O delegado titular do 4º Distrito Policial, Maurício Geremonte, ouviu a família da menina, a sobrevivente, e também esclarecimentos prestados pelo secretário de Serviços Públicos de Campinas, Ernesto Paulella, e do diretor do Departamento de Parques e Jardins (DPJ) na cidade, Luís Cláudio Nogueira Mollom.
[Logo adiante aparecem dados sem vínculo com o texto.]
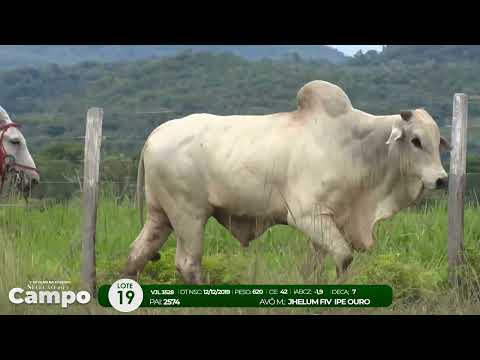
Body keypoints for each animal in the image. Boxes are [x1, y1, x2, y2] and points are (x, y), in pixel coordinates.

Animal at [121, 80, 450, 282]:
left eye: (437, 142)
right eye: (416, 140)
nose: (441, 179)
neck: (356, 147)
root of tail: (155, 134)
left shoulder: (328, 221)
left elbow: (315, 265)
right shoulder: (308, 215)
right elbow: (344, 257)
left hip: (160, 215)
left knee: (137, 253)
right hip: (188, 215)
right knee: (188, 263)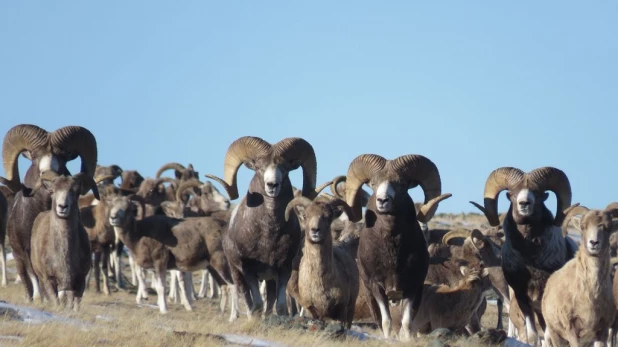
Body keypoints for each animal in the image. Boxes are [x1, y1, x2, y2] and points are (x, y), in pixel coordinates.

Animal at [30, 173, 96, 312]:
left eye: (76, 192)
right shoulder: (48, 280)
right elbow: (55, 301)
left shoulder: (78, 281)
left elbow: (74, 304)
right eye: (51, 191)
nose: (62, 207)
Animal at [286, 196, 358, 328]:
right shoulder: (311, 310)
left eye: (328, 216)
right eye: (305, 215)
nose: (315, 230)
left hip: (351, 308)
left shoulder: (342, 309)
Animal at [470, 167, 576, 346]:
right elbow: (533, 335)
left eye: (537, 193)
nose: (524, 204)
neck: (529, 260)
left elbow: (548, 336)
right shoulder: (523, 298)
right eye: (513, 193)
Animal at [540, 205, 616, 346]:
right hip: (555, 335)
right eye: (583, 226)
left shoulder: (602, 332)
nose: (594, 243)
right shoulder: (572, 331)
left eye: (607, 228)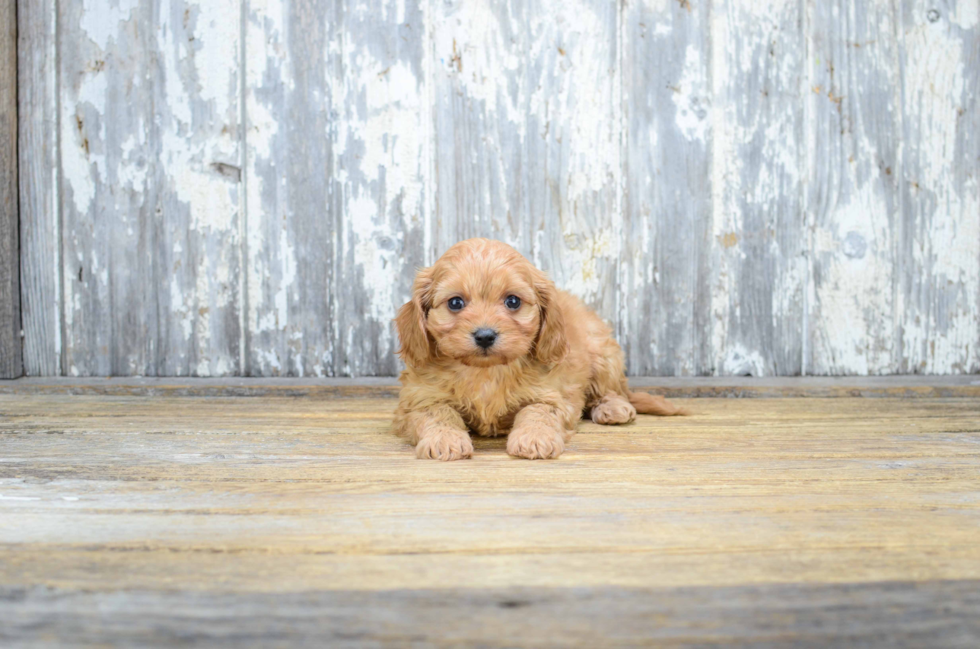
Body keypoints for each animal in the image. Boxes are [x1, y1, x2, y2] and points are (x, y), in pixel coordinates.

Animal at [394, 239, 684, 460]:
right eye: (455, 303)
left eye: (512, 301)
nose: (485, 336)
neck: (486, 372)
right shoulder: (419, 399)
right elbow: (438, 414)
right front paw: (445, 440)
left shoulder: (552, 395)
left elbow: (536, 412)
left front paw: (533, 438)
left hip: (604, 354)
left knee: (613, 390)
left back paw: (613, 408)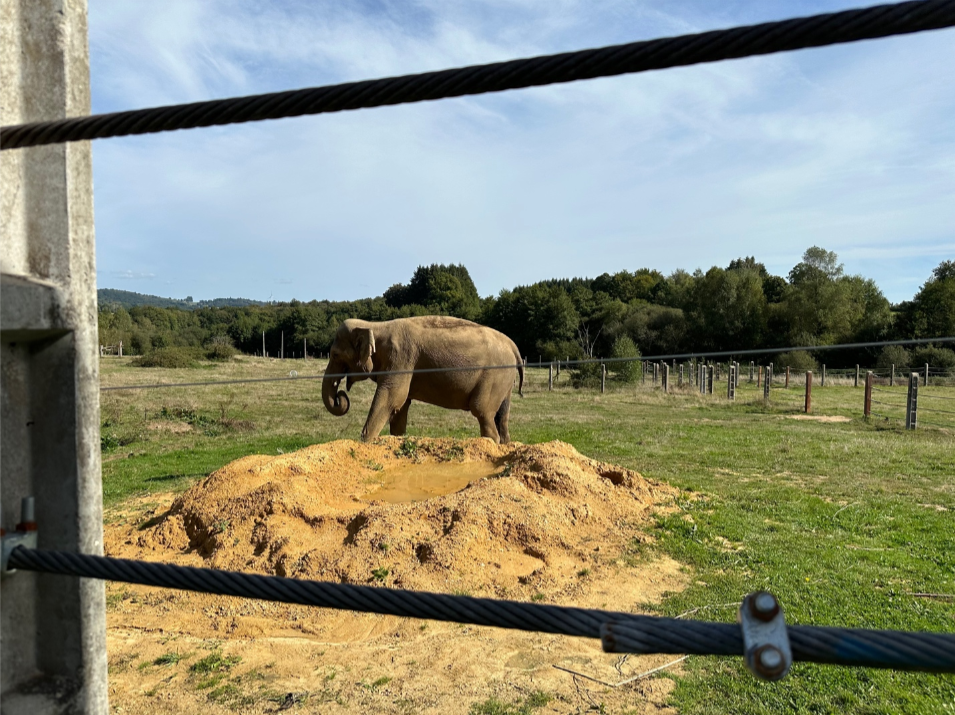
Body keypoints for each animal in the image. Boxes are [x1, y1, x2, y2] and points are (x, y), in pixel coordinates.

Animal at [322, 316, 524, 444]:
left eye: (335, 355)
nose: (341, 396)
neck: (375, 325)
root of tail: (513, 346)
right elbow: (401, 407)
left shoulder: (401, 358)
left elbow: (391, 399)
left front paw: (365, 443)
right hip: (504, 382)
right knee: (501, 418)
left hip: (493, 377)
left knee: (482, 412)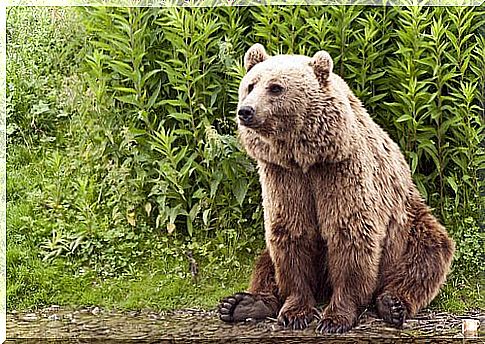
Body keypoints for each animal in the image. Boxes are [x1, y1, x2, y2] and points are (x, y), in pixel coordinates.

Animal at [217, 43, 456, 334]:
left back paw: (393, 304)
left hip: (409, 223)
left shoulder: (341, 171)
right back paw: (242, 304)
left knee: (427, 254)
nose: (246, 111)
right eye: (250, 85)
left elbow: (349, 234)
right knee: (265, 262)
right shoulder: (284, 177)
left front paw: (335, 318)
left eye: (275, 87)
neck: (305, 157)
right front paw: (295, 312)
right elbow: (291, 233)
Detalhes não foram informados.

Sabe-se, porém, que os servidores públicos falaram sobre laudos divulgados pelo governo municipal e produzidos pelos institutos de Pesquisa Tecnológica e Biológico de SP após a queda da árvore.

Os documentos apontaram o solo encharcado como provável causa do tombamento, mas também indicaram que idade, as raízes pouco desenvolvidas e o solo pobre podem ter contribuído para o fato.

Em contrapartida, um laudo elaborado pelo Conselho Municipal de Meio Ambiente (Comdema) e mostrado durante reunião da Comissão de Arborização da Câmara de Vereadores, no início do mês, apontou novos fatores como possível causa do eucalipto: a perda de copa (galhos e folhas) ao longo dos anos, e a falta de monitoramento sobre a situação das árvores na principal área pública da cidade.

A prefeitura, por outro lado, alegou que não recebeu qualquer documento oficial do Comdema à época e, com base nos laudos, garantiu que o eucalipto estava sadio e reafirmou que a queda foi decorrente do encharcamento do solo provocado pelas chuvas intensas em dias anteriores.

Ainda faltam ser ouvidas sobre o caso testemunhas que o pai da criança irá apresentar. Um dos laudos aguardados pelo delegado trata sobre um “levantamento de local”, enquanto o outro documento é “específico” e aborda as condições de solo e das árvores do parque.

Neste contexto e diante da divergência de posicionamentos, a polícia ainda não finalizou o inquérito.